英会話の日が来た。
 私はいつもの通り喫茶店の中へと入り、カウンターでトマトパスタを注文した。


 私は何故、留学の話を彼にすぐに言えなかったのだろう?
 別に反対だってしないだろう?

 常連客と笑って話なしながらもそんな事を考えていた。

 窓の外に彼の姿が見えたので、私は奥の席へと移るため席を立った。
 すると、カウンターの周りに居た客もそれぞれ席に着き、本を読んだり、書き物を始めたりした。



 いつものようにレッスンがはじまり、時々笑いなながら充実した時間が流れた。

 私はいつ、留学の話をしようかと伺っていたのに……


「あの…… お話しがあるんです……」
 彼が先に真剣な顔を私に向けてしまった。


「はい! 何ですか?」
 私も話があったので戸惑ってしまったのだが……


「実は…… 異動が決まりまして……」


「えっ。

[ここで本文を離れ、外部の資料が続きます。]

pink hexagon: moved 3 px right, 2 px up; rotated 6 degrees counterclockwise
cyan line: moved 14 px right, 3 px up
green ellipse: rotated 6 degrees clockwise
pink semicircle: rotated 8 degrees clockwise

何処へ?」


「東京です」


「東京? 遠いですね……」
 私は意外な言葉に、何故か気持ちが沈んだ。


 何故だろう? 私はもっと遠くへ行こうとしているのに……


「ええ」
 私はこの異動が、彼にとってどういう事なのか知りたかった。


「その異動は、海原さんにとって良い事なんですか? すみません。私、銀行の事とか良く分からなくて……」


「ええ…… 周りからは、栄転だって言われています。僕も、正直驚いています」


「そうなんですか! 良かったぁ。海原さんにとって良い事なら、嬉しいです」
 私は彼にとって良い話だと分かるとほっとした。


「でも…… 英会話が出来なくなってしまうんです。すみません……」


「いつ、異動なんですか?」


「来週末です……」


「急ですね……」

 ああそうか? どっちにしてもお終りだったんだ……


「あの……」
 彼はコーヒーカップを手にしたが空だったようで、慌てて水を一口飲んだ。


「はい」
 私は何か大切な話のような気がして、姿勢を正した。